TO DO> Which lines in the records below contain the word "ramout"? Report each of them.

GIVEN RECORDS>

#####

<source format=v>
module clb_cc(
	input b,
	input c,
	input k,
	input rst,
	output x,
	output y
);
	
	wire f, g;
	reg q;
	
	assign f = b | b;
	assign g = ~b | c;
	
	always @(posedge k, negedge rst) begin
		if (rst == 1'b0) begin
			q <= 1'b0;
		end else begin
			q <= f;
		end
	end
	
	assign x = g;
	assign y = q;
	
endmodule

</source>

#####

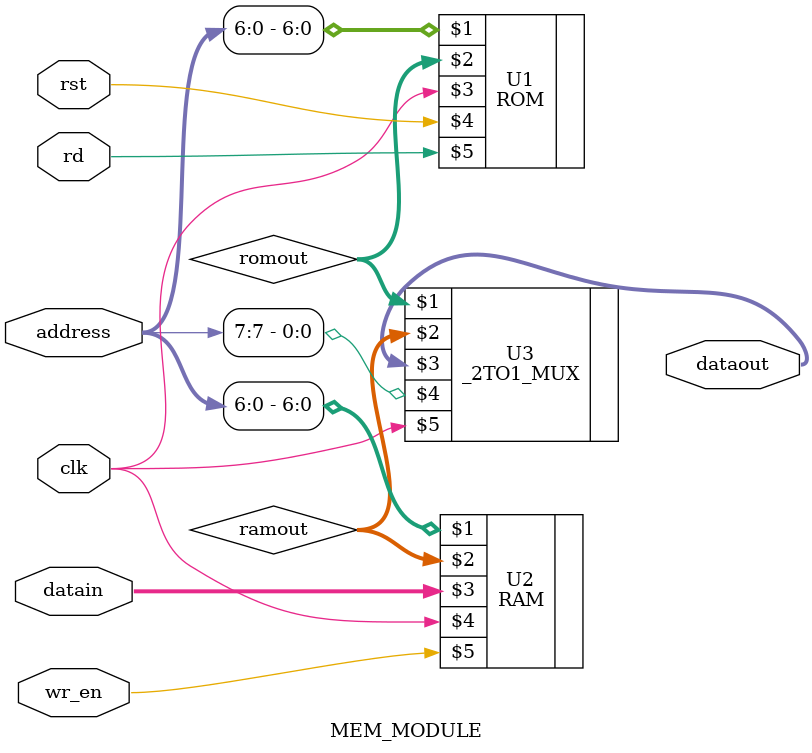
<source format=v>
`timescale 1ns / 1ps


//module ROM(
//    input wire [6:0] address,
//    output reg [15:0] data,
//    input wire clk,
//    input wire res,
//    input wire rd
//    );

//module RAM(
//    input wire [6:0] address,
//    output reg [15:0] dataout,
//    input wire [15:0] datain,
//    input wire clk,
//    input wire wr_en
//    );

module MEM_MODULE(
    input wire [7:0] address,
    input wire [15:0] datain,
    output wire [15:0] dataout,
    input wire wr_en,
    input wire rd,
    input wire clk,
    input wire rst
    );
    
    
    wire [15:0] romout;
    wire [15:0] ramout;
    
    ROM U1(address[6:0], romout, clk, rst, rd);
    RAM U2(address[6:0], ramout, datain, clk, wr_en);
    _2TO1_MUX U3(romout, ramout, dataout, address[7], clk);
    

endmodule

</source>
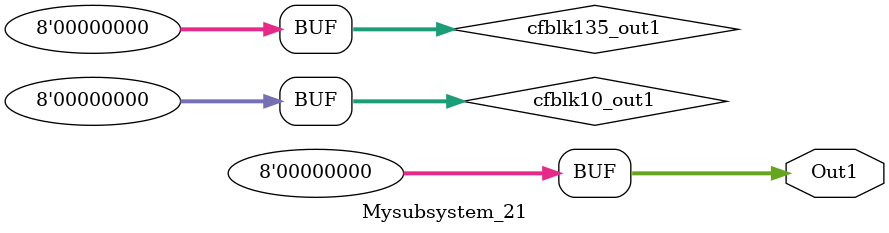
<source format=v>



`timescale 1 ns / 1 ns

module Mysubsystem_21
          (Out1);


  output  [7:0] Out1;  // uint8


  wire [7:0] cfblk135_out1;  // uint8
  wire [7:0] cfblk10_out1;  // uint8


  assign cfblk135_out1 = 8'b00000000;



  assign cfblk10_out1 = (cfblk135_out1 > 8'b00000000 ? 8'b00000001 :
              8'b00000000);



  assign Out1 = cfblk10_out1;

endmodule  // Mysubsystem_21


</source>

#####

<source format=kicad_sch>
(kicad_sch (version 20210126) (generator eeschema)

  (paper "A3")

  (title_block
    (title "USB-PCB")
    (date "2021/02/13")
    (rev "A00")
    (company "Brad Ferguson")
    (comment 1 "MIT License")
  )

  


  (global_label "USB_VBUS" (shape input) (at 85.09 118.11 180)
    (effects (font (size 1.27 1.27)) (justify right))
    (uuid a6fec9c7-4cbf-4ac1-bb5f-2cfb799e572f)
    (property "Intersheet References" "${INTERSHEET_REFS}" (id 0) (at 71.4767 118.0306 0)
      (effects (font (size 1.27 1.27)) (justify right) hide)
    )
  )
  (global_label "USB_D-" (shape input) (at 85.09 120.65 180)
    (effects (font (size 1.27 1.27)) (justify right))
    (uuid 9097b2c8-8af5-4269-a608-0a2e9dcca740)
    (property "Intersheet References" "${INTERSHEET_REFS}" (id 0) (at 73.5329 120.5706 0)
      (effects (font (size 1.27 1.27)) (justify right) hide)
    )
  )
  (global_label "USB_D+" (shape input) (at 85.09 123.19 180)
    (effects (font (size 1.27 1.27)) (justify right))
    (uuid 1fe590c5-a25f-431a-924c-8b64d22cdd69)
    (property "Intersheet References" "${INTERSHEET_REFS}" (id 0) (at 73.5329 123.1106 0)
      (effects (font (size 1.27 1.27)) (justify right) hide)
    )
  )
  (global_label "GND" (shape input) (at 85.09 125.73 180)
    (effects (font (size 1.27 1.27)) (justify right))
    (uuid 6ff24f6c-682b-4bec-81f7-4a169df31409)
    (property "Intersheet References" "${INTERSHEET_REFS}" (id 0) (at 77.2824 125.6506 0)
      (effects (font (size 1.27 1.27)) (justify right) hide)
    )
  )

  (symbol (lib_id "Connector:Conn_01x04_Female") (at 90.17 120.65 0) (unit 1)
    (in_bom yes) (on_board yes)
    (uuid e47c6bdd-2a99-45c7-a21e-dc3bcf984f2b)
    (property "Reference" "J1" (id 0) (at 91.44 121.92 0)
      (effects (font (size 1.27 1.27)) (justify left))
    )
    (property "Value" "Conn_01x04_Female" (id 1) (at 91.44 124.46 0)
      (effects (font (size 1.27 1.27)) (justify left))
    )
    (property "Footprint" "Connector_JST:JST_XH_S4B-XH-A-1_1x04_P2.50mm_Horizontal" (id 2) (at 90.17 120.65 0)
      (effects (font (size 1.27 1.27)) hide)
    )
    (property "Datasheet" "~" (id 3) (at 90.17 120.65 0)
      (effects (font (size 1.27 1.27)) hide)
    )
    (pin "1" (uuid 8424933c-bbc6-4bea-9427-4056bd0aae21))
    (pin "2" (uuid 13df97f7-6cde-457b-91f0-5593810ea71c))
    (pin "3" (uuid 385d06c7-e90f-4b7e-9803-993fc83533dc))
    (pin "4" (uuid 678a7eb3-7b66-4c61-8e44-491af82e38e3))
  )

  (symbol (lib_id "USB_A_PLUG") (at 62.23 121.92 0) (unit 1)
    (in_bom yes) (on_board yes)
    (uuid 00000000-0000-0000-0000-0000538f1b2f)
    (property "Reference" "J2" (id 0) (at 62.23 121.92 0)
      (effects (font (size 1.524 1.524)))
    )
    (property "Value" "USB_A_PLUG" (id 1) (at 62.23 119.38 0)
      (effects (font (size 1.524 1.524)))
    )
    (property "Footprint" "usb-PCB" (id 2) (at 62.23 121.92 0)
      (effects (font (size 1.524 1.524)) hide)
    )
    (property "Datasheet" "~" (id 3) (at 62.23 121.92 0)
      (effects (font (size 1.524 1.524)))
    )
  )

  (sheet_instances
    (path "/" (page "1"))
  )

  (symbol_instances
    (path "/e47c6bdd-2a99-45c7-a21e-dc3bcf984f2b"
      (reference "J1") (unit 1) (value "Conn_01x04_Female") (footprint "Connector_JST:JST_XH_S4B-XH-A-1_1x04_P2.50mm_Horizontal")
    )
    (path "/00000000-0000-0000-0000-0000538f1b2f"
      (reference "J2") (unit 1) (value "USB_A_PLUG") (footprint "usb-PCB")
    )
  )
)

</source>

#####

RESULT BELOW>
    wire [15:0] ramout;
    RAM U2(address[6:0], ramout, datain, clk, wr_en);
    _2TO1_MUX U3(romout, ramout, dataout, address[7], clk);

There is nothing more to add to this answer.